Do all kids go through a phase where they squish bugs for fun? I got my opportunity one summer growing up in Salt Lake City. It was a hot year and the dry weeds rustled and wiggled with an unusual number of grasshoppers. Gardeners prayed for that legendary flock of seagulls that saved early settler’s crops from a swarm of crickets.
I may have been four or five. I was standing in the shade on the front porch. A grasshopper was doing the same at my feet. Mom walked out the door and I said, “Watch this. I’m gonna smear his guts.” I stomped on the poor bug and turned him into a bloody streak on the concrete. My mom’s eyes widened and she laughed a little and shook her head. She had seen the squashed bugs elsewhere in the yard and she must have had faith I would grow out of it. She probably consoled herself that they were only pesky grasshoppers, and were unusually common that summer.
I did grow out of it. I learned in science classes that bugs play an important role in our world. Worms and other decomposers create soil. Spiders are all venomous, but they only want to sit in their webs and eat flies and mosquitoes which can spread disease.
These days, whenever I find a spider in my house, if it’s in the way, I capture it and let it out. Mosquitoes are another story, but I think that unless you are going to eat it or wear it, you shouldn’t kill it.

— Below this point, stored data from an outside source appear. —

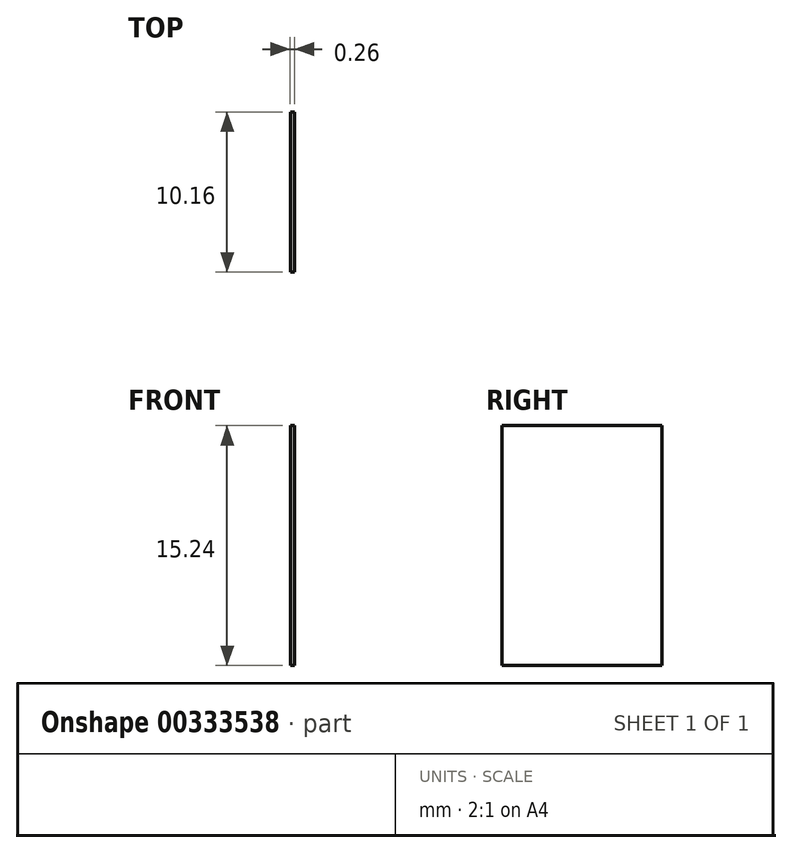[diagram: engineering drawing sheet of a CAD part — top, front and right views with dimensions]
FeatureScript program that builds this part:
annotation { "Feature Type Name" : "Feature", "Feature Type Description" : "" }
export const myFeature = defineFeature(function(context is Context, id is Id, definition is map)
    precondition{}
    {
        {
            var Q0;
            Q0=qCreatedBy(makeId("Right.planeOp"),FACE);
            var sketch = newSketch(context, id + "F0", { "sketchPlane" : qUnion([Q0])});
            skLineSegment(sketch, "E0.bottom", {"start": v(-5.08, 7.62) * mm, "end": v(5.08, 7.62) * mm});
            skLineSegment(sketch, "E0.top", {"start": v(-5.08, -7.62) * mm, "end": v(5.08, -7.62) * mm});
            skLineSegment(sketch, "E0.left", {"start": v(-5.08, 7.62) * mm, "end": v(-5.08, -7.62) * mm});
            skLineSegment(sketch, "E0.right", {"start": v(5.08, 7.62) * mm, "end": v(5.08, -7.62) * mm});
            skPoint(sketch, "E0.middle", {"position": v(0, 0) * mm});
            skSolve(sketch);
        }
        {
            var Q0;
            Q0 = qSketchRegion(id + "F0", true);
            extrude(context, id + "F1", {"entities" : qUnion([Q0]), "depth" : 0.25 * mm, "offsetDistance" : 25.4 * mm, "symmetric" : true});
        }
    });
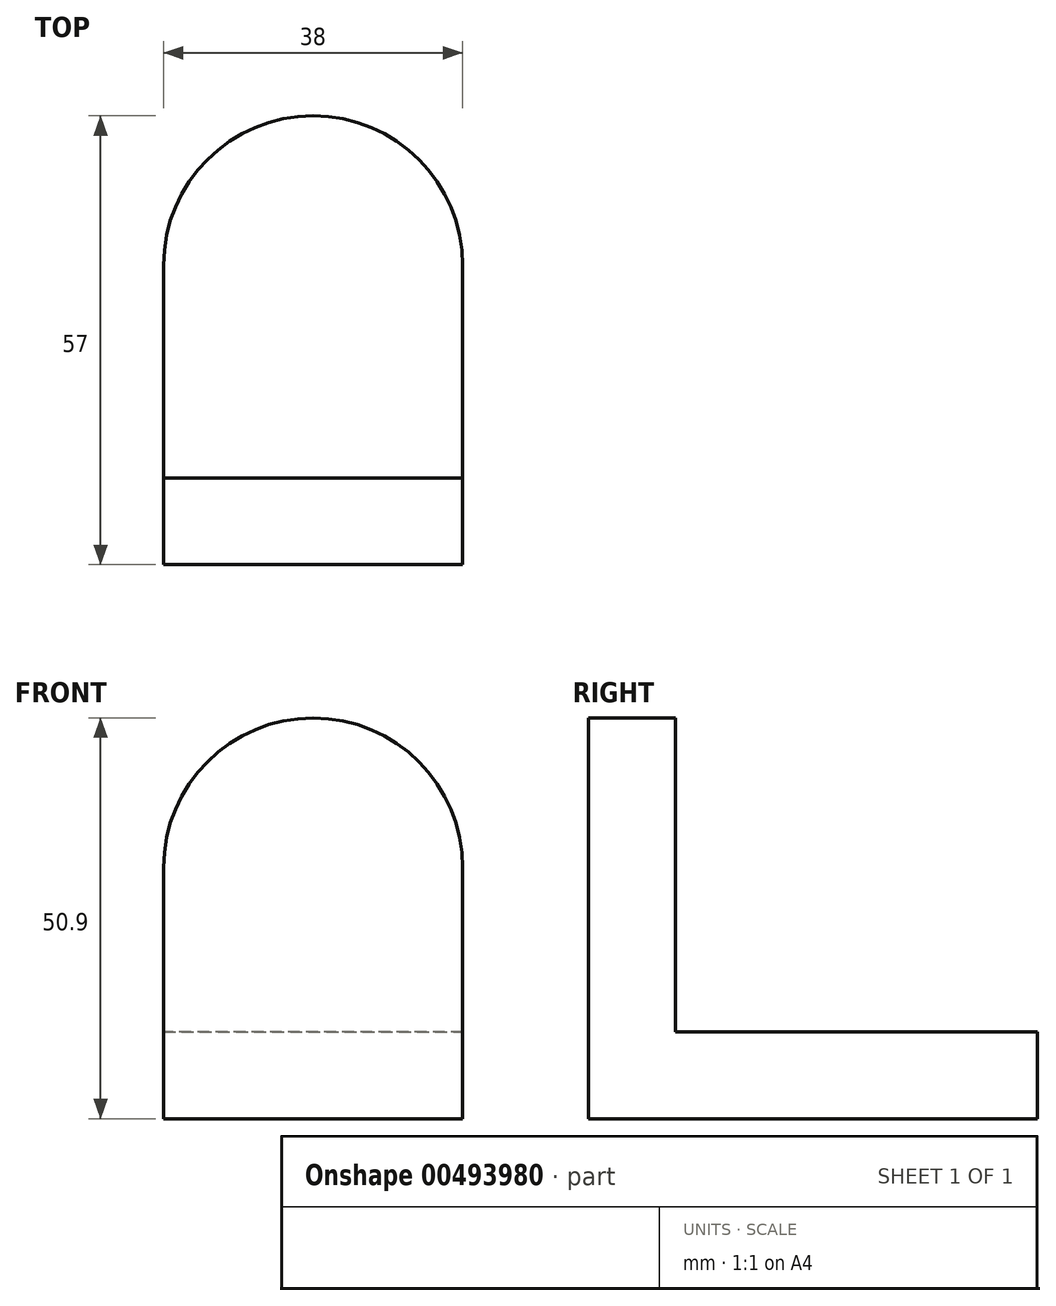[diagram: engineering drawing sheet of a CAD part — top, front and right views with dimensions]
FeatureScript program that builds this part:
annotation { "Feature Type Name" : "Feature", "Feature Type Description" : "" }
export const myFeature = defineFeature(function(context is Context, id is Id, definition is map)
    precondition{}
    {
        {
            var Q0;
            Q0=qCreatedBy(makeId("Right.planeOp"),FACE);
            var sketch = newSketch(context, id + "F0", { "sketchPlane" : qUnion([Q0])});
            skLineSegment(sketch, "E0", {"start": v(-17.26, 31.97) * mm, "end": v(-17.26, -18.93) * mm});
            skLineSegment(sketch, "E1", {"start": v(-17.26, -18.93) * mm, "end": v(39.74, -18.93) * mm});
            skLineSegment(sketch, "E2", {"start": v(39.74, -18.93) * mm, "end": v(39.74, -7.93) * mm});
            skLineSegment(sketch, "E3", {"start": v(39.74, -7.93) * mm, "end": v(-6.26, -7.93) * mm});
            skLineSegment(sketch, "E4", {"start": v(-6.26, -7.93) * mm, "end": v(-6.26, 31.97) * mm});
            skLineSegment(sketch, "E5", {"start": v(-6.26, 31.97) * mm, "end": v(-17.26, 31.97) * mm});
            skSolve(sketch);
        }
        {
            var Q0;
            Q0=makeQuery(id+"F0.imprint","IMPRINT",FACE,{"disambiguationData":[TD([[makeQuery(id+"F0.imprint","IMPRINT",EDGE,{"derivedFrom":sQuery(id+"F0.wireOp",EDGE,"E0")}),1.0]])]});
            extrude(context, id + "F1", {"entities" : qUnion([Q0]), "depth" : 38 * mm});
        }
        {
            var Q0;
            Q0=makeQuery(id+"F1.opExtrude","CAP_EDGE",EDGE,{"disambiguationData":[OSD([sQuery(id+"F0.wireOp",EDGE,"E5")])],"isStart":false});
            var Q1;
            Q1=makeQuery(id+"F1.opExtrude","CAP_EDGE",EDGE,{"disambiguationData":[OSD([sQuery(id+"F0.wireOp",EDGE,"E5")])],"isStart":true});
            fillet(context, id + "F2", {"entities" : qUnion([Q0, Q1]), "radius" : 19 * mm, "tangentPropagation" : true, "allowEdgeOverflow" : false});
        }
        {
            var Q0;
            Q0=makeQuery(id+"F1.opExtrude","CAP_EDGE",EDGE,{"disambiguationData":[OSD([sQuery(id+"F0.wireOp",EDGE,"E2")])],"isStart":false});
            var Q1;
            Q1=makeQuery(id+"F1.opExtrude","CAP_EDGE",EDGE,{"disambiguationData":[OSD([sQuery(id+"F0.wireOp",EDGE,"E2")])],"isStart":true});
            fillet(context, id + "F3", {"entities" : qUnion([Q0, Q1]), "radius" : 19 * mm, "tangentPropagation" : true, "allowEdgeOverflow" : false});
        }
    });
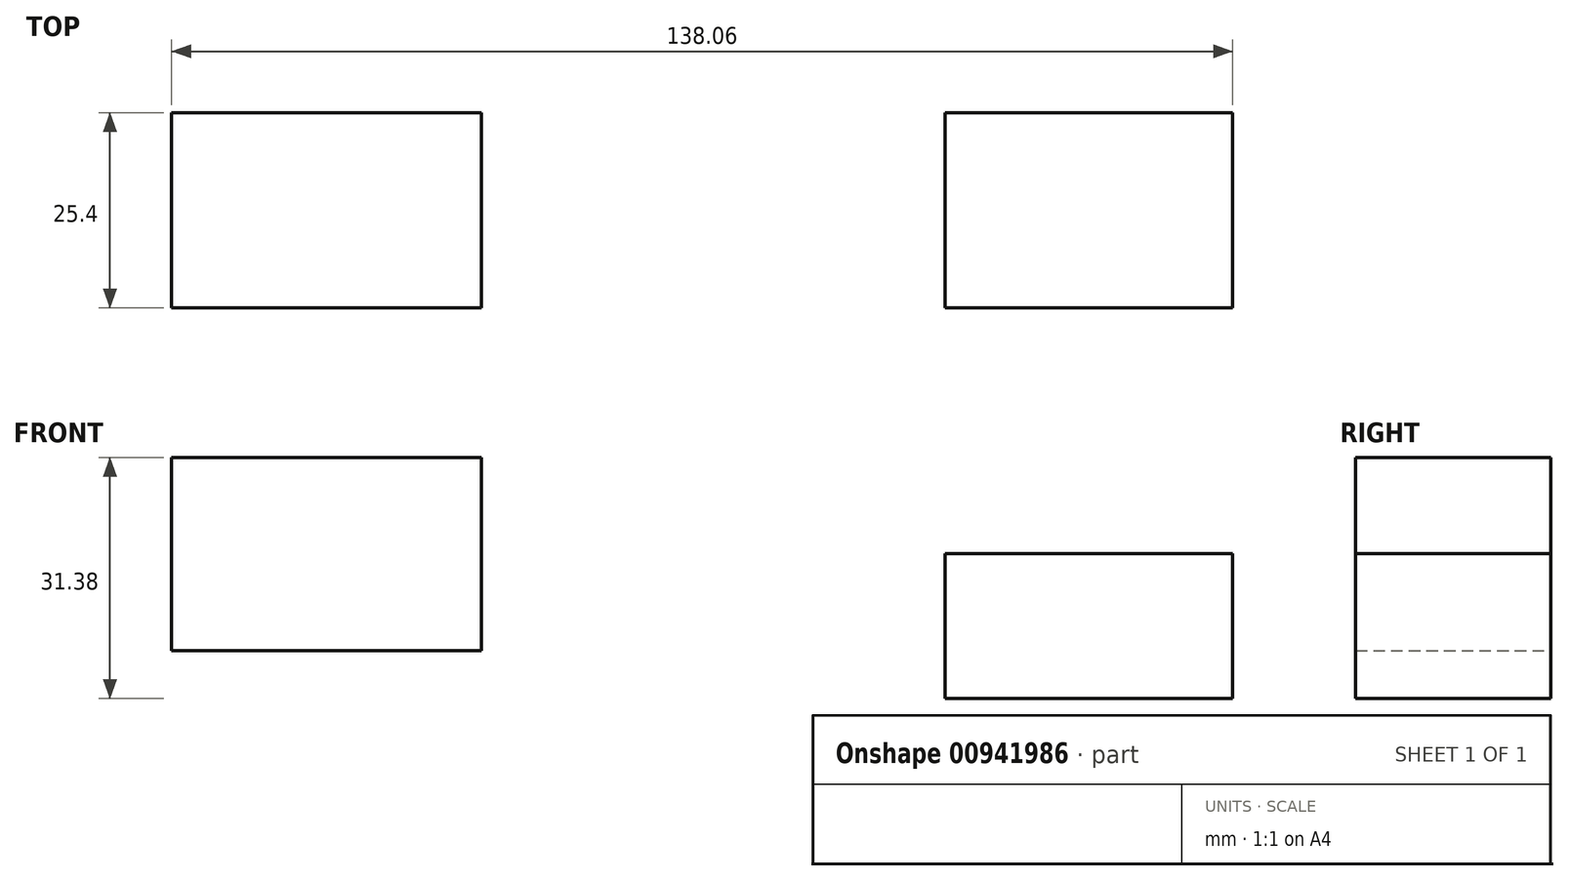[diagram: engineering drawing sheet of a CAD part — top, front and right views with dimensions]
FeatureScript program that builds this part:
annotation { "Feature Type Name" : "Feature", "Feature Type Description" : "" }
export const myFeature = defineFeature(function(context is Context, id is Id, definition is map)
    precondition{}
    {
        {
            var Q0;
            Q0=qCreatedBy(makeId("Front.planeOp"),FACE);
            var sketch = newSketch(context, id + "F0", { "sketchPlane" : qUnion([Q0])});
            skLineSegment(sketch, "E0.bottom", {"start": v(-85.77, 47.64) * mm, "end": v(-45.46, 47.64) * mm});
            skLineSegment(sketch, "E0.top", {"start": v(-85.77, 22.5) * mm, "end": v(-45.46, 22.5) * mm});
            skLineSegment(sketch, "E0.left", {"start": v(-85.77, 47.64) * mm, "end": v(-85.77, 22.5) * mm});
            skLineSegment(sketch, "E0.right", {"start": v(-45.46, 47.64) * mm, "end": v(-45.46, 22.5) * mm});
            skLineSegment(sketch, "E1.bottom", {"start": v(14.9, 35.13) * mm, "end": v(52.29, 35.13) * mm});
            skLineSegment(sketch, "E1.top", {"start": v(14.9, 16.26) * mm, "end": v(52.29, 16.26) * mm});
            skLineSegment(sketch, "E1.left", {"start": v(14.9, 35.13) * mm, "end": v(14.9, 16.26) * mm});
            skLineSegment(sketch, "E1.right", {"start": v(52.29, 35.13) * mm, "end": v(52.29, 16.26) * mm});
            skSolve(sketch);
        }
        {
            var Q0;
            Q0 = qSketchRegion(id + "F0", true);
            extrude(context, id + "F1", {"entities" : qUnion([Q0]), "depth" : 25.4 * mm, "offsetDistance" : 25.4 * mm});
        }
    });
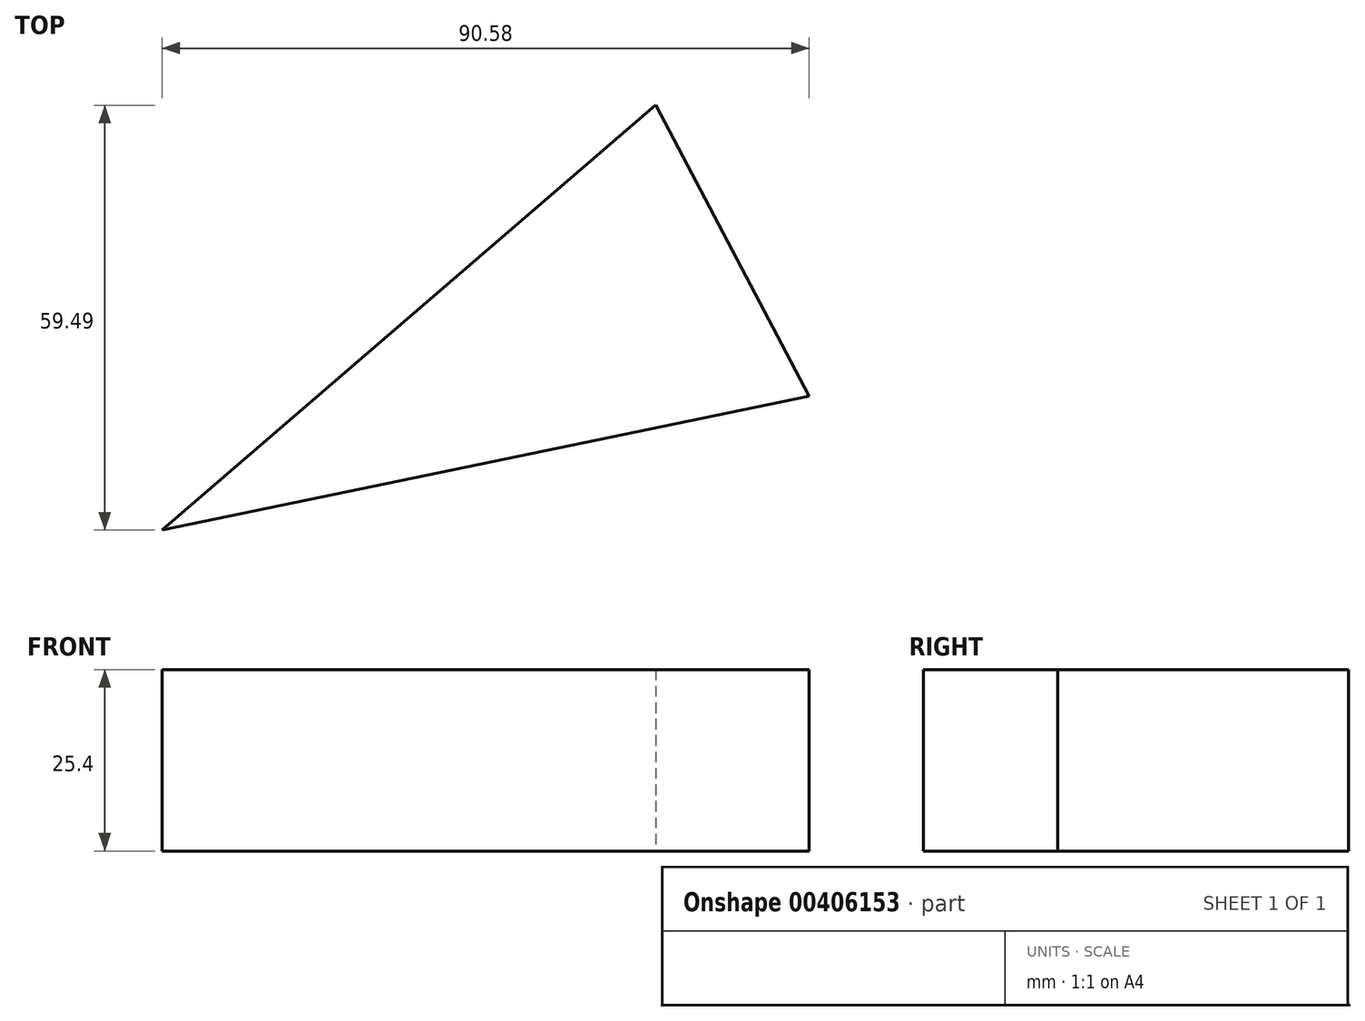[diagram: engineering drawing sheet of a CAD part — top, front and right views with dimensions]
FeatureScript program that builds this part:
annotation { "Feature Type Name" : "Feature", "Feature Type Description" : "" }
export const myFeature = defineFeature(function(context is Context, id is Id, definition is map)
    precondition{}
    {
        {
            var Q0;
            Q0=qCreatedBy(makeId("Top.planeOp"),FACE);
            var sketch = newSketch(context, id + "F0", { "sketchPlane" : qUnion([Q0])});
            skLineSegment(sketch, "E0", {"start": v(-48.92, 0) * mm, "end": v(20.2, 59.5) * mm});
            skLineSegment(sketch, "E1", {"start": v(20.2, 59.5) * mm, "end": v(41.66, 18.78) * mm});
            skLineSegment(sketch, "E2", {"start": v(41.66, 18.78) * mm, "end": v(-48.92, 0) * mm});
            skSolve(sketch);
        }
        {
            var Q0;
            Q0=makeQuery(id+"F0.imprint","IMPRINT",FACE,{"disambiguationData":[TD([[makeQuery(id+"F0.imprint","IMPRINT",EDGE,{"derivedFrom":sQuery(id+"F0.wireOp",EDGE,"E0")}),-1.0]])]});
            extrude(context, id + "F1", {"entities" : qUnion([Q0]), "depth" : 25.4 * mm});
        }
    });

It’s winter here in Alaska, and we’re still months away from bugs hatching. I’m thinking about them because I’m going to Thailand for vacation in a few weeks. I’m recalling what I know about Buddhism. I always knew that Buddhists believe in reincarnation, a bug in this life might be a human or a monkey or a dog in the next, but preparing to go there has made me consider what a belief in that kind of immortality must do to people and society.
I am trying to picture what my grasshopper smashing scene would have been like if I had grown up in Thailand. If my parents had been buddhists and they saw me smashing bugs, would they have been more determined to stop me?
Is it hard to make a small child who does not understand death to stop rejoicing at the fun crunching sound of a bug underfoot?
If you are a farmer who needs to protect crops, is it okay to kill bugs?
Buddhists are not necessarily all vegetarians, does their worldview make them more humane to the animals they do need to use?
It seems the beauty of a belief in reincarnation lies in the humility it requires to look at something so weak and susceptible and see a possible future, or past, self.